Short exercise: Copy out the data word for word, from the very beginning through the line containing "filmic rgb: black relative exposure -6.15".
══ Exercise material ══
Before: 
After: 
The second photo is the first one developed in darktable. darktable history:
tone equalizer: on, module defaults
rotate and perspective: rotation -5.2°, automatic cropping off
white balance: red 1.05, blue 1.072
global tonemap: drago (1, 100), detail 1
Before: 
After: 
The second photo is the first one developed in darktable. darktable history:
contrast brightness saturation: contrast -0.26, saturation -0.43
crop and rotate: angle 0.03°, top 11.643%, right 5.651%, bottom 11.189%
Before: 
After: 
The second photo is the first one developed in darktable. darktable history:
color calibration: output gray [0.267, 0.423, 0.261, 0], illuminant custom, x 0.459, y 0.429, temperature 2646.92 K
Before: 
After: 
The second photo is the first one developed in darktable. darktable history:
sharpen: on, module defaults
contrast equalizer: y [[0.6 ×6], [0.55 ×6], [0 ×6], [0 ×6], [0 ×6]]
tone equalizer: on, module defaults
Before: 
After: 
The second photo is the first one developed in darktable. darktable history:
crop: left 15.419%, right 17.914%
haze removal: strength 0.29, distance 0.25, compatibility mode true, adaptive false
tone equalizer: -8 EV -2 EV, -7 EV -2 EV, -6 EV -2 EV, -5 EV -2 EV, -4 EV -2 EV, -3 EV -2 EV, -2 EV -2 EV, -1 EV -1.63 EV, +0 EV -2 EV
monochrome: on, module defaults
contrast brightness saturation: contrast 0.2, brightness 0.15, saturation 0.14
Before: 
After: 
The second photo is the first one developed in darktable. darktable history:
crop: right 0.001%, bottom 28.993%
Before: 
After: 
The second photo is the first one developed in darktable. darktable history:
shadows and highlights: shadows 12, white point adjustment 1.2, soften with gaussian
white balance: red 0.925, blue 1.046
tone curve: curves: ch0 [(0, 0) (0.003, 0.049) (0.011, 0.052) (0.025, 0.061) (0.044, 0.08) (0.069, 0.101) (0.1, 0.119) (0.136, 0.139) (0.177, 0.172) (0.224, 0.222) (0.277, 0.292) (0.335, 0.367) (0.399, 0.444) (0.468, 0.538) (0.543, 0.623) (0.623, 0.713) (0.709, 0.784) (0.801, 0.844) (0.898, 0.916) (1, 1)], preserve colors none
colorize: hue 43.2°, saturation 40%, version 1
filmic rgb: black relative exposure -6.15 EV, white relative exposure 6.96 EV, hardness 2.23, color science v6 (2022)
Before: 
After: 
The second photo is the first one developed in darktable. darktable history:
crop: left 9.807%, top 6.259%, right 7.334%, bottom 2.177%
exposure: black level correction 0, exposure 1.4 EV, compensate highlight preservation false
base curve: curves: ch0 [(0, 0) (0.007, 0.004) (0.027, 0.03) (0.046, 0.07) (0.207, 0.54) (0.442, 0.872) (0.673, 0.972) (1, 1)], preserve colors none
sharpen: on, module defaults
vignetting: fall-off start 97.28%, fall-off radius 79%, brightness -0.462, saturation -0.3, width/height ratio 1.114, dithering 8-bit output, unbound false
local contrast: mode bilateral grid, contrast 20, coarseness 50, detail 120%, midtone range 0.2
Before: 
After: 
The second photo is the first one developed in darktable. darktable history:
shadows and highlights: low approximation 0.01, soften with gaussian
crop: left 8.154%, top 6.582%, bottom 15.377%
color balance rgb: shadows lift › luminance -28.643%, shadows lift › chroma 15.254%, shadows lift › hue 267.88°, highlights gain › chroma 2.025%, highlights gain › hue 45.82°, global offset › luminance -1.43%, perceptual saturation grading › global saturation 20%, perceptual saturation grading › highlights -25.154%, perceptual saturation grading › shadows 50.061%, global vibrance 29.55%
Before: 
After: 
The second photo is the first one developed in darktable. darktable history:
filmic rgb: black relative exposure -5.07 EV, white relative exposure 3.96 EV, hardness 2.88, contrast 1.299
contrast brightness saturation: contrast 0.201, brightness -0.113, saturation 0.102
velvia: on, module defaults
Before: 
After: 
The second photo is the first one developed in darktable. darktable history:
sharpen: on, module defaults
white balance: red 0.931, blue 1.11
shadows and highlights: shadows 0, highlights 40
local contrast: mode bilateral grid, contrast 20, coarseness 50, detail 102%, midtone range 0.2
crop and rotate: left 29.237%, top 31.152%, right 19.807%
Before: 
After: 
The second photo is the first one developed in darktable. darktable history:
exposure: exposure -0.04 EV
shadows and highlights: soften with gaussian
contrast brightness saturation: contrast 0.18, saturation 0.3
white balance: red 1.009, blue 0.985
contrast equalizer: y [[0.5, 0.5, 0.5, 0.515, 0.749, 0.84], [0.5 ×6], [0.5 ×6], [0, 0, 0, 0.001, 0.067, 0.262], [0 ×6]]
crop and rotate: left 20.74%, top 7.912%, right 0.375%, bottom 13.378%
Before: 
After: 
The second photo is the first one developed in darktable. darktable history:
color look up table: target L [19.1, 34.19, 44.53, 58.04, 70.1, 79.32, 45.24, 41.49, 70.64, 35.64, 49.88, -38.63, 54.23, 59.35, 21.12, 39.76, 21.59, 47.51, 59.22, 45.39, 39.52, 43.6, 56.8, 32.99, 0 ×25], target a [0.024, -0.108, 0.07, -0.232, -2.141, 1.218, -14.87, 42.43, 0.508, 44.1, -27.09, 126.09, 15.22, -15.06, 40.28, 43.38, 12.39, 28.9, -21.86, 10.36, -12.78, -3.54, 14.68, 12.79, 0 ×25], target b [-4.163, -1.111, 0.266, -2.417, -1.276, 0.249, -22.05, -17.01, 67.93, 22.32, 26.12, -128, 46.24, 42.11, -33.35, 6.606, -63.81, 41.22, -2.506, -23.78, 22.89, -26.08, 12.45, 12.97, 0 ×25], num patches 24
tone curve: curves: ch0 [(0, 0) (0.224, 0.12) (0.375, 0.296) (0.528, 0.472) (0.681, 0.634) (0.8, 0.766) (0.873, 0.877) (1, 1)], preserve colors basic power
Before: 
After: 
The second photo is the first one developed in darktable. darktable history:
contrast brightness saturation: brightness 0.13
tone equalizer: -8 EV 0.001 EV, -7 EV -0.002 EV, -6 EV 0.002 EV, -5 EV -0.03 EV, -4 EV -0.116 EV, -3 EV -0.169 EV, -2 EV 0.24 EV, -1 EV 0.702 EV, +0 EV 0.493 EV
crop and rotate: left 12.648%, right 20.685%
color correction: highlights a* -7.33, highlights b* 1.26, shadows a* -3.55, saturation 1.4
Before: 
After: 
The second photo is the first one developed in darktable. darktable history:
═══
Task answer:
Before: 
After: 
The second photo is the first one developed in darktable. darktable history:
tone equalizer: on, module defaults
rotate and perspective: rotation -5.2°, automatic cropping off
white balance: red 1.05, blue 1.072
global tonemap: drago (1, 100), detail 1
Before: 
After: 
The second photo is the first one developed in darktable. darktable history:
contrast brightness saturation: contrast -0.26, saturation -0.43
crop and rotate: angle 0.03°, top 11.643%, right 5.651%, bottom 11.189%
Before: 
After: 
The second photo is the first one developed in darktable. darktable history:
color calibration: output gray [0.267, 0.423, 0.261, 0], illuminant custom, x 0.459, y 0.429, temperature 2646.92 K
Before: 
After: 
The second photo is the first one developed in darktable. darktable history:
sharpen: on, module defaults
contrast equalizer: y [[0.6 ×6], [0.55 ×6], [0 ×6], [0 ×6], [0 ×6]]
tone equalizer: on, module defaults
Before: 
After: 
The second photo is the first one developed in darktable. darktable history:
crop: left 15.419%, right 17.914%
haze removal: strength 0.29, distance 0.25, compatibility mode true, adaptive false
tone equalizer: -8 EV -2 EV, -7 EV -2 EV, -6 EV -2 EV, -5 EV -2 EV, -4 EV -2 EV, -3 EV -2 EV, -2 EV -2 EV, -1 EV -1.63 EV, +0 EV -2 EV
monochrome: on, module defaults
contrast brightness saturation: contrast 0.2, brightness 0.15, saturation 0.14
Before: 
After: 
The second photo is the first one developed in darktable. darktable history:
crop: right 0.001%, bottom 28.993%
Before: 
After: 
The second photo is the first one developed in darktable. darktable history:
shadows and highlights: shadows 12, white point adjustment 1.2, soften with gaussian
white balance: red 0.925, blue 1.046
tone curve: curves: ch0 [(0, 0) (0.003, 0.049) (0.011, 0.052) (0.025, 0.061) (0.044, 0.08) (0.069, 0.101) (0.1, 0.119) (0.136, 0.139) (0.177, 0.172) (0.224, 0.222) (0.277, 0.292) (0.335, 0.367) (0.399, 0.444) (0.468, 0.538) (0.543, 0.623) (0.623, 0.713) (0.709, 0.784) (0.801, 0.844) (0.898, 0.916) (1, 1)], preserve colors none
colorize: hue 43.2°, saturation 40%, version 1
filmic rgb: black relative exposure -6.15 EV, white relative exposure 6.96 EV, hardness 2.23, color science v6 (2022)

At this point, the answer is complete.